Short-answer chart tasks:
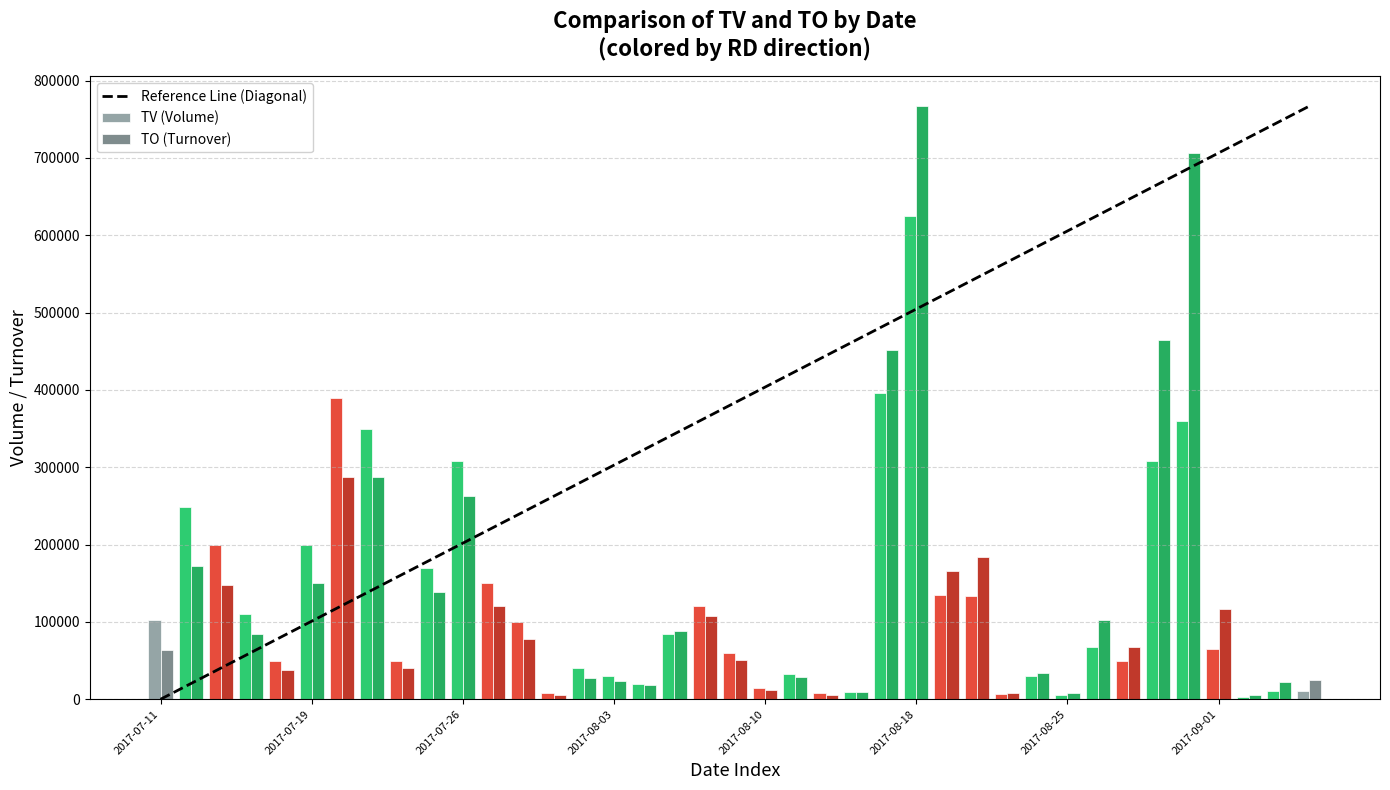

What is the maximum value for TO (Turnover)?

766910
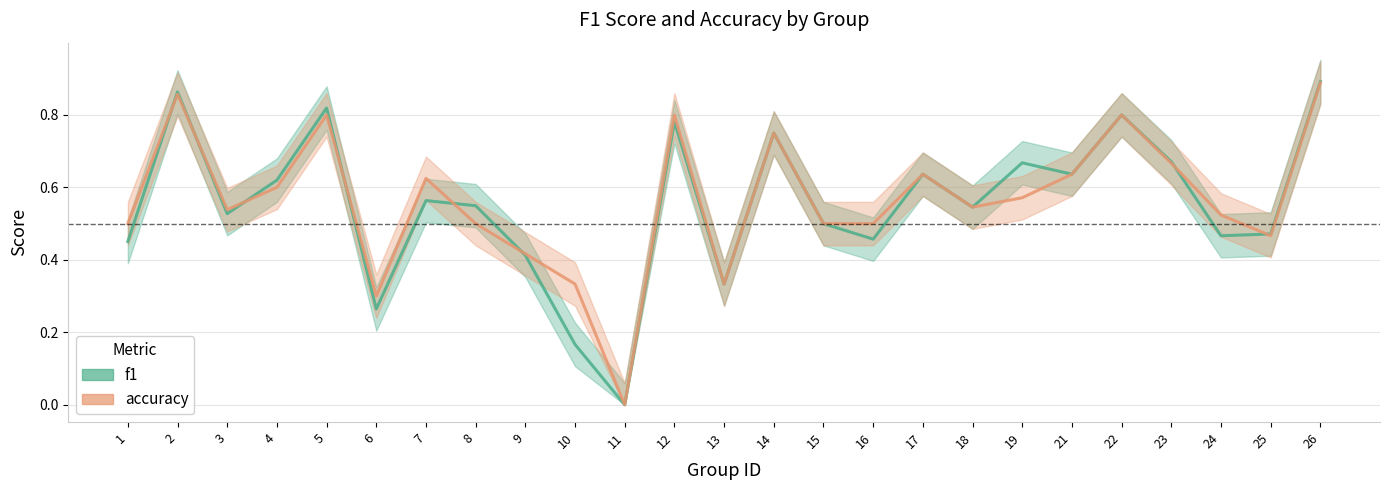

How many times do f1 and accuracy cross each other?

8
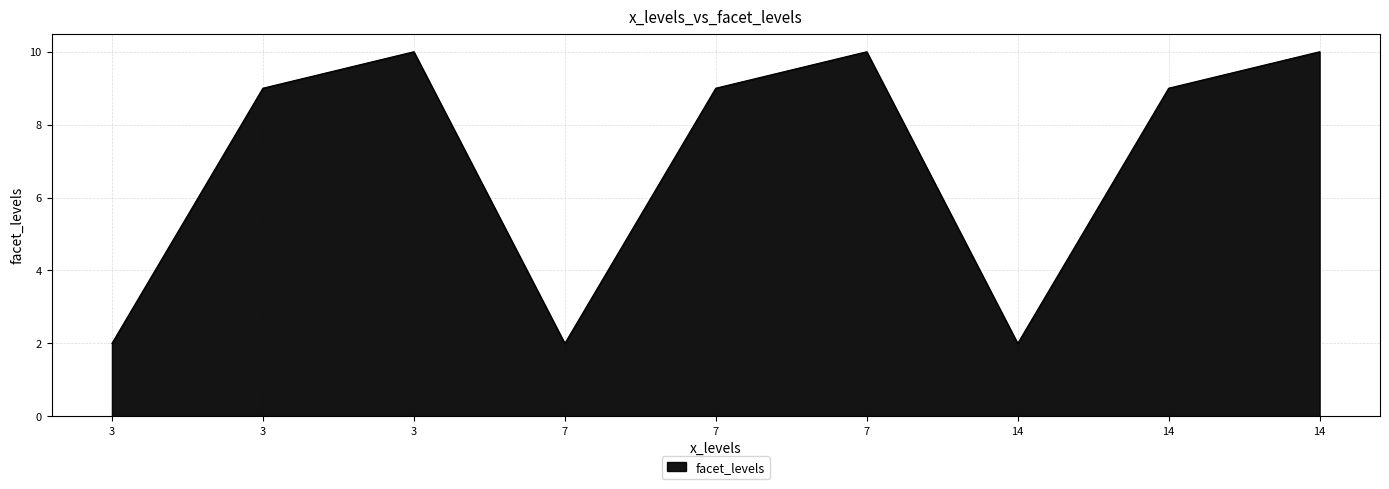

True or false: there are more than 0 points higher than both neighbors.

True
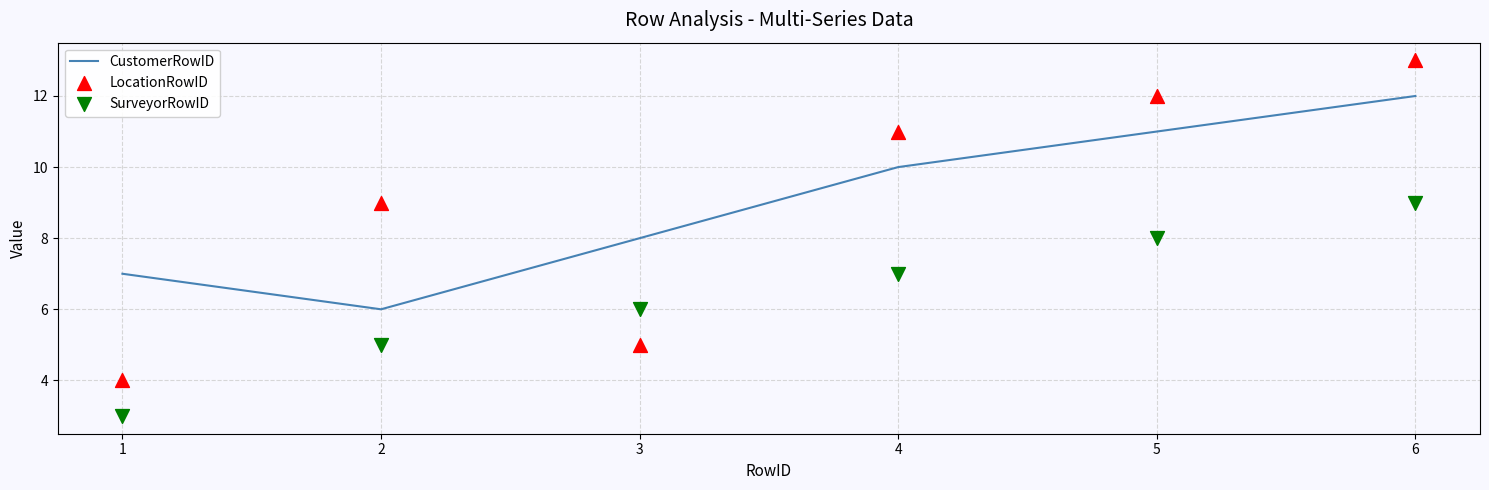

Which series contains the lowest Y value?

SurveyorRowID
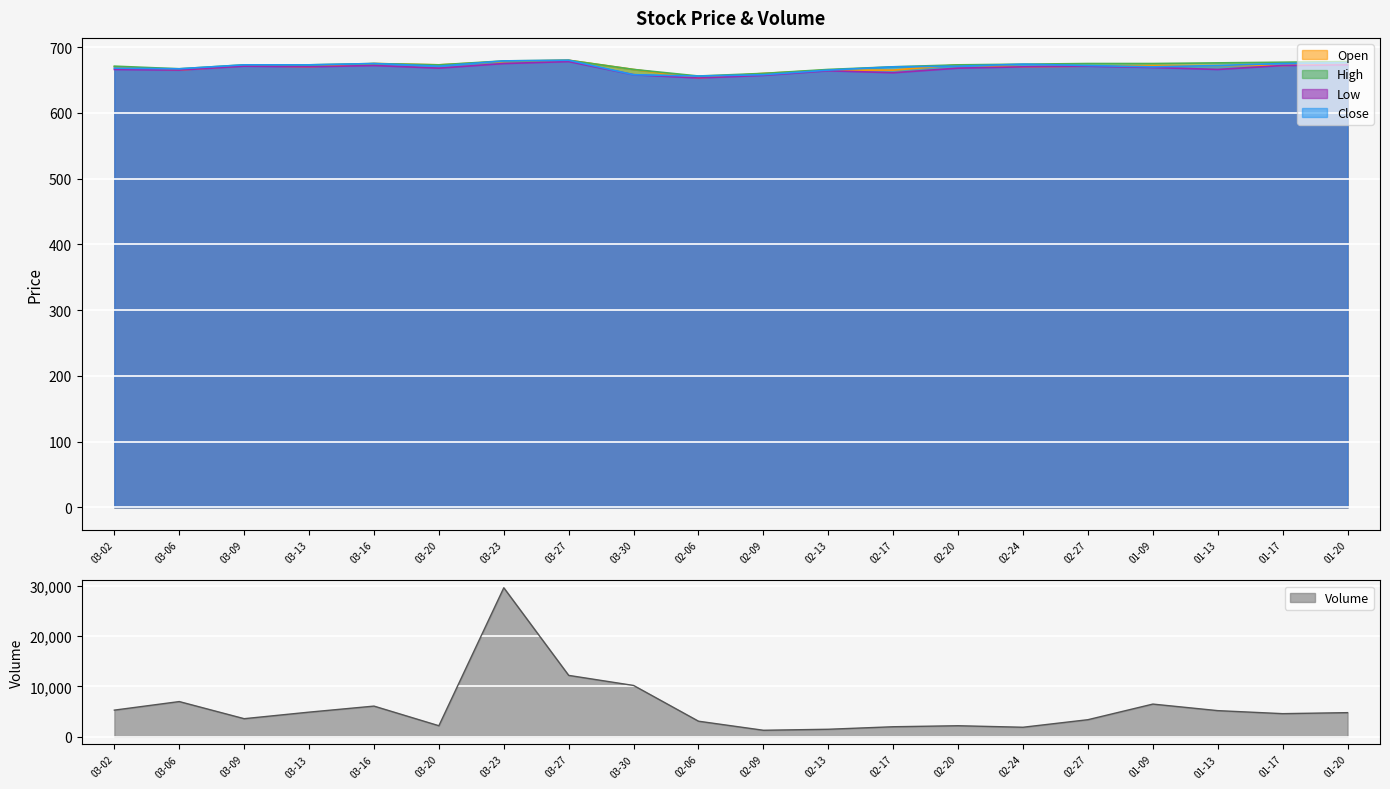

Between 2017-01 and 2017-02, which series saw the biggest shift?

Volume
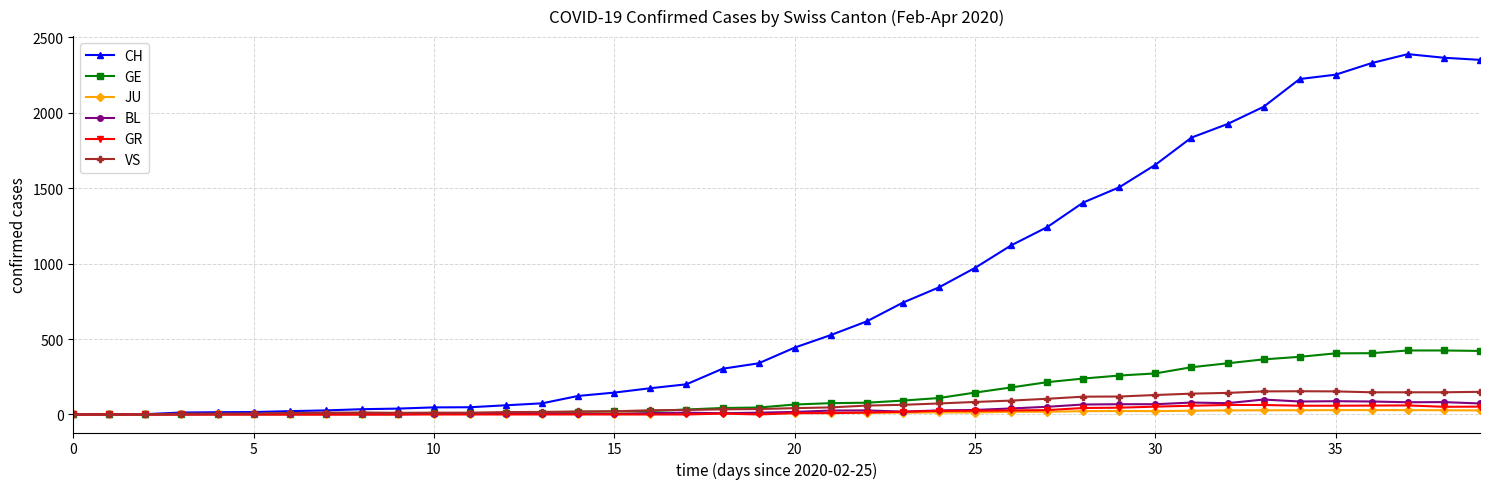

Which series has the largest range (max minus min)?

CH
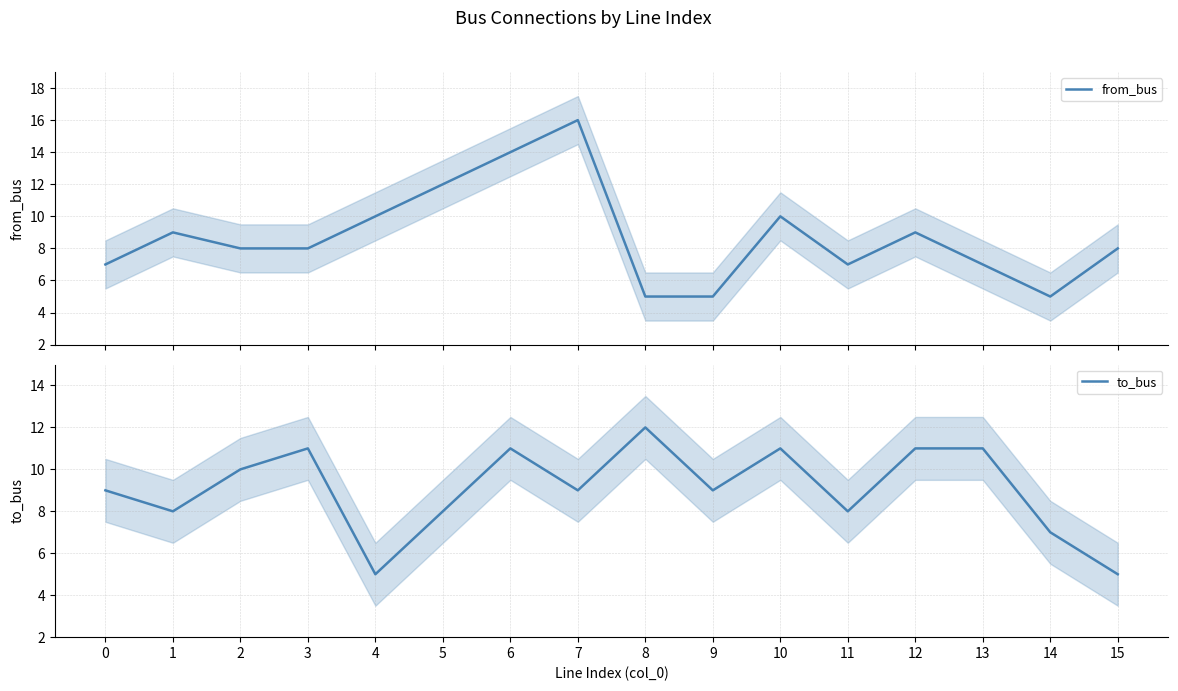

True or false: to_bus and from_bus cross at least once.

True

## Written task
Copy all of the material above word for word, omitting the pictures.

## Problem solution
What is the maximum value for TO (Turnover)?

766910

How many times do f1 and accuracy cross each other?

8

True or false: there are more than 0 points higher than both neighbors.

True

Which series contains the lowest Y value?

SurveyorRowID

Between 2017-01 and 2017-02, which series saw the biggest shift?

Volume

Which series has the largest range (max minus min)?

CH

True or false: to_bus and from_bus cross at least once.

True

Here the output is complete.